Dec. 05, 2002 Online Since 1996 Vol 77 No. 24
$1.6 million grant to ASU for NC teachers Jennifer Brannock
Faculty Senate Beat
   As classroom sizes continually rise, the North Carolina public school system is unable to retain qualified teachers in schools, causing cramped learning environments and low-quality education for the state’s youth.
    In an effort to remedy the statewide teacher shortage, the US Department of Education recently awarded a five-year, $1.6 million grant to Appalachian State University’s Appalachian Transition to Teaching Program (ATTP), which will allow faculty to train and prepare anyone wanting to join the teaching profession from another career.
    Appalachian’s Reich College of Education will assume the responsibility of teaching and licensing in three regional sites. The program will allow current professionals and temporarily licensed teachers to gain certification to teach full-time in North Carolina, thus assisting the urgency to place capable teachers in the classrooms.
    Dean of the College of Education, Dr. Charles R. Duke, said he feels the extreme shortage of teachers is a significant issue, and the ATTP is a bold step towards correcting the shortage problem.
    “I think the incentives [to teach] are the same ones that have been there all along,” Duke said. “Teaching continues to be a profession in which you can have a huge impact on a large number of children, and that’s a very significant contribution that you can make through your work.”
    Duke said the state prepares approximately 3,200 new teachers each year, but that more than 11,000 are needed in the schools to provide a sufficient academic environment. The goal of ATTP is to introduce at least 175 new teachers into the school system within the five years set forth by the grant.
    “This is really our effort to address a problem in the state, trying to increase teachers, and really one of the strengths of this is that the people we are working with, for the most part, are place-bound, and once they’re licensed, they’re probably going to stay in the schools,” Duke said.
    The program will be facilitated by current Appalachian faculty from the College of Education, who, in addition to their current responsibilities, will teach in the sites or through web-based courses.

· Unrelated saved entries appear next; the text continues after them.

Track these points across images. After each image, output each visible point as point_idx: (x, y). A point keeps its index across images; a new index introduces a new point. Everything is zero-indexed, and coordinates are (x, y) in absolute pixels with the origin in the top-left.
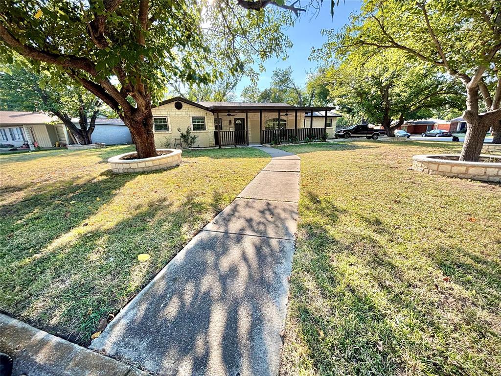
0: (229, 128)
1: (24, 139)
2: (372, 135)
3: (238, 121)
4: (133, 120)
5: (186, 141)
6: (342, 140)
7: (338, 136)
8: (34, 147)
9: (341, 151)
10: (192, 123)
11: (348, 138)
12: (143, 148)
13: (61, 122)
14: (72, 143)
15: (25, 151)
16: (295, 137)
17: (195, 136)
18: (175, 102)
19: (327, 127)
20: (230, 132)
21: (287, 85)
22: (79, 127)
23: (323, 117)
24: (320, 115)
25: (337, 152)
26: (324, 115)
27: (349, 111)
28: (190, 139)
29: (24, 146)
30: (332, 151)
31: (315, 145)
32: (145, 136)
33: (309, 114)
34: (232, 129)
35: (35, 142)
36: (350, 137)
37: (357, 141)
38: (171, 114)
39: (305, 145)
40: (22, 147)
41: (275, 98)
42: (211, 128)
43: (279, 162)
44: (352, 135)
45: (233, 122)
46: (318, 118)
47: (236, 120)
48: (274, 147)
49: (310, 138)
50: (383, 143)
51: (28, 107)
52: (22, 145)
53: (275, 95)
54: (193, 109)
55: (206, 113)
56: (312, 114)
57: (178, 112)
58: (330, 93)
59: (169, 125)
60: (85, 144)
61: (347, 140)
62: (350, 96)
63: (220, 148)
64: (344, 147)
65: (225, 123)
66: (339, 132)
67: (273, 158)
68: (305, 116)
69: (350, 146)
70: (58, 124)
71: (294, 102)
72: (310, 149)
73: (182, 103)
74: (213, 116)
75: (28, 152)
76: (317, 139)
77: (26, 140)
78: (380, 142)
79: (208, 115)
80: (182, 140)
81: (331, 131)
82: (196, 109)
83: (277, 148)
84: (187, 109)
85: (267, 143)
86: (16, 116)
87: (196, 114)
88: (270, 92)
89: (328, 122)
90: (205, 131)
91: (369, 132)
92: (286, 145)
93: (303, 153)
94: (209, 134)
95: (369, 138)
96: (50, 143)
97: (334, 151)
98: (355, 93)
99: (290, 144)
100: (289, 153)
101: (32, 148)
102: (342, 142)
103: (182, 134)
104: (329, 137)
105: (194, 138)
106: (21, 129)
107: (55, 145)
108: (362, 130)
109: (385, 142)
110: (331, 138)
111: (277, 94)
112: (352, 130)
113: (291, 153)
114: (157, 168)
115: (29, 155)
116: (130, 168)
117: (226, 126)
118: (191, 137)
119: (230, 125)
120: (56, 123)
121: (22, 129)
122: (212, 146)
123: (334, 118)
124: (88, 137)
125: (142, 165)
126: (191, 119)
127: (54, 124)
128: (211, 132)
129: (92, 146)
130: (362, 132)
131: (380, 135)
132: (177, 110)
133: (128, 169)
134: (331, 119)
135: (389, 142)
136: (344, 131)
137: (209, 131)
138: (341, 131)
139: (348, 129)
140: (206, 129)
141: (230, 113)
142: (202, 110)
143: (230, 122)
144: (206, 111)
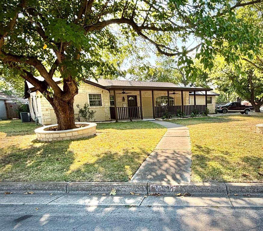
0: (122, 104)
2: (244, 110)
3: (130, 98)
6: (221, 114)
7: (217, 112)
9: (218, 123)
10: (89, 100)
11: (226, 113)
12: (65, 121)
16: (182, 113)
17: (92, 111)
19: (208, 104)
20: (124, 108)
21: (172, 65)
23: (204, 95)
24: (202, 94)
25: (215, 124)
26: (205, 94)
27: (225, 90)
28: (88, 114)
30: (211, 124)
31: (199, 119)
32: (68, 112)
33: (193, 93)
34: (125, 105)
36: (227, 112)
37: (232, 116)
39: (191, 119)
41: (161, 76)
42: (107, 104)
43: (173, 131)
44: (229, 111)
45: (126, 99)
46: (201, 96)
47: (128, 97)
48: (166, 121)
49: (194, 114)
50: (251, 117)
53: (161, 74)
54: (90, 87)
55: (102, 91)
56: (195, 93)
58: (209, 76)
61: (224, 114)
62: (224, 79)
63: (117, 122)
64: (220, 120)
65: (119, 100)
66: (218, 108)
67: (168, 129)
68: (189, 95)
69: (226, 120)
71: (178, 80)
72: (196, 122)
74: (109, 94)
76: (201, 114)
78: (250, 116)
79: (104, 92)
80: (80, 115)
81: (211, 107)
82: (93, 87)
83: (169, 121)
84: (84, 87)
85: (159, 117)
87: (93, 91)
88: (156, 70)
89: (208, 99)
90: (101, 107)
91: (242, 108)
92: (175, 119)
93: (191, 125)
94: (105, 109)
95: (242, 113)
97: (213, 123)
98: (227, 77)
99: (179, 118)
100: (179, 125)
102: (220, 116)
103: (80, 110)
104: (210, 112)
105: (92, 113)
108: (236, 107)
109: (253, 116)
110: (212, 113)
111: (163, 73)
112: (229, 106)
113: (180, 125)
114: (81, 136)
116: (60, 137)
117: (120, 103)
118: (89, 112)
119: (123, 101)
122: (108, 120)
123: (214, 96)
125: (69, 134)
126: (88, 96)
130: (237, 108)
131: (251, 110)
133: (57, 138)
134: (211, 97)
135: (256, 116)
136: (222, 107)
137: (105, 107)
138: (220, 107)
139: (225, 105)
140: (103, 105)
141: (124, 91)
142: (98, 88)
143: (124, 99)
144: (102, 89)
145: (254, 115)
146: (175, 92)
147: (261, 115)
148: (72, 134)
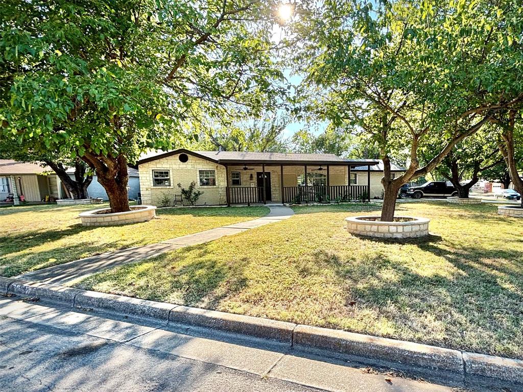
0: (249, 182)
1: (9, 191)
2: (451, 194)
3: (261, 175)
4: (105, 178)
5: (188, 198)
8: (18, 201)
10: (198, 178)
11: (420, 198)
13: (54, 172)
14: (65, 197)
15: (8, 205)
17: (199, 192)
18: (179, 155)
20: (250, 188)
22: (73, 179)
28: (193, 195)
29: (8, 200)
32: (117, 192)
35: (22, 194)
36: (422, 197)
38: (174, 167)
40: (5, 200)
42: (222, 184)
44: (424, 194)
45: (255, 176)
46: (375, 173)
47: (259, 174)
51: (19, 156)
52: (6, 198)
54: (201, 161)
55: (217, 167)
57: (183, 165)
59: (171, 179)
60: (78, 199)
63: (229, 206)
65: (245, 178)
70: (51, 174)
73: (188, 155)
74: (225, 170)
75: (11, 206)
77: (11, 192)
80: (183, 196)
82: (205, 161)
84: (194, 161)
86: (4, 165)
87: (204, 167)
90: (214, 187)
94: (220, 190)
96: (39, 196)
99: (315, 204)
101: (16, 202)
103: (183, 190)
104: (372, 196)
105: (198, 195)
106: (7, 180)
107: (45, 199)
112: (425, 188)
115: (11, 209)
117: (246, 181)
118: (195, 193)
119: (250, 180)
120: (49, 173)
121: (9, 179)
122: (223, 203)
123: (398, 173)
124: (82, 191)
126: (198, 173)
127: (46, 174)
128: (221, 188)
129: (86, 202)
132: (182, 163)
136: (415, 189)
137: (220, 187)
138: (411, 189)
139: (421, 187)
140: (217, 185)
141: (246, 167)
142: (212, 164)
143: (251, 176)
144: (216, 165)
145: (455, 202)
146: (322, 167)
147: (467, 203)
148: (111, 219)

    Critics of the program are skeptical as to the preparedness and quality of the teachers that will be produced by the program. Elementary education major Erin N. Jaynes said she feels that the shortened program will not adequately prepare those entering the field from another profession.

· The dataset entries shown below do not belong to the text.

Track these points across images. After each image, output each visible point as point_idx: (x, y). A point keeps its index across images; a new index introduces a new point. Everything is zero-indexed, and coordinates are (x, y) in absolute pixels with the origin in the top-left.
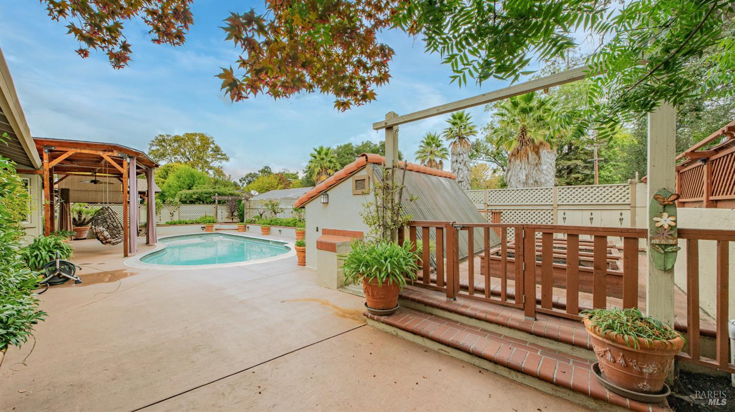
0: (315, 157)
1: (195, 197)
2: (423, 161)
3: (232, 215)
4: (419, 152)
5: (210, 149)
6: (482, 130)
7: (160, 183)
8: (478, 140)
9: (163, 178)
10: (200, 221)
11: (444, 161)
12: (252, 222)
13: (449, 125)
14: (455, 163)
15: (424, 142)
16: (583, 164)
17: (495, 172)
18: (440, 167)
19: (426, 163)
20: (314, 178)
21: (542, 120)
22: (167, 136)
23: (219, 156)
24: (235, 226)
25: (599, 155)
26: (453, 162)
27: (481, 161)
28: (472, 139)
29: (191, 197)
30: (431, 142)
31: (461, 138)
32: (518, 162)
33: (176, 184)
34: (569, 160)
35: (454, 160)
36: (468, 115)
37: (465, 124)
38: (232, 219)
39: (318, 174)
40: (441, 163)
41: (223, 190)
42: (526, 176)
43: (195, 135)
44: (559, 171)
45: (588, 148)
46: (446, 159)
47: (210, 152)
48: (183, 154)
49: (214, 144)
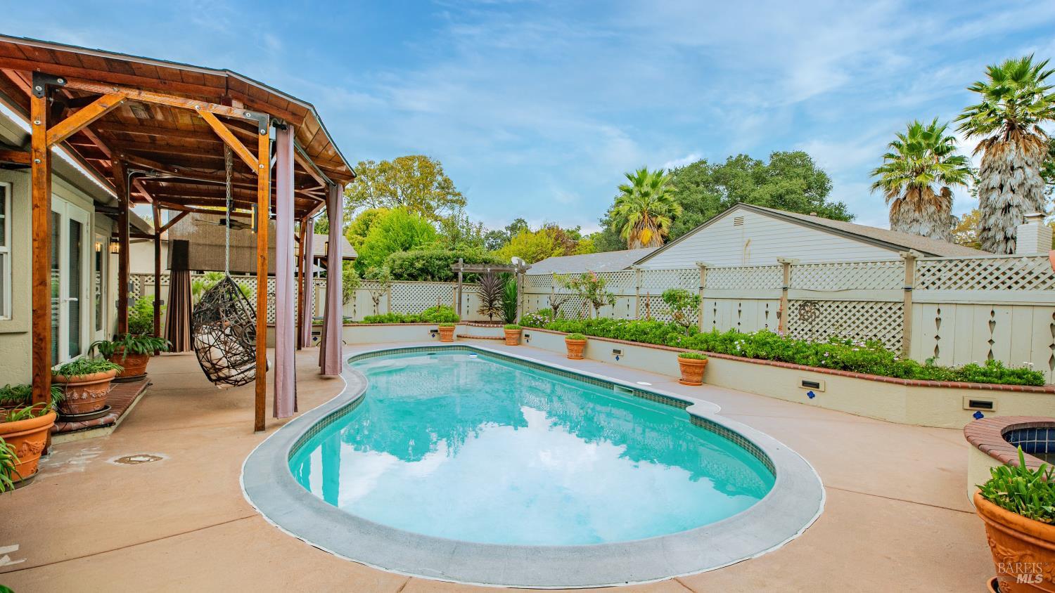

    “A lot of lateral entry teachers don’t understand what they’re getting into, so if we don’t prepare them well enough they won’t stay in the schools long,” Jaynes said. “I don’t think they’ll be anywhere near as prepared in a year or so for what it took me four years to learn.”
    Duke said he feels the program will be more than adequate for teaching and preparing future instructors and said no teacher will be licensed that does not meet the same requirements as those carrying a four-year teaching degree.
    “Our requirements for us to recommend you for licensure, we’ve made no distinction; you have to meet the same requirements as students who would graduate our regular program,” Duke said.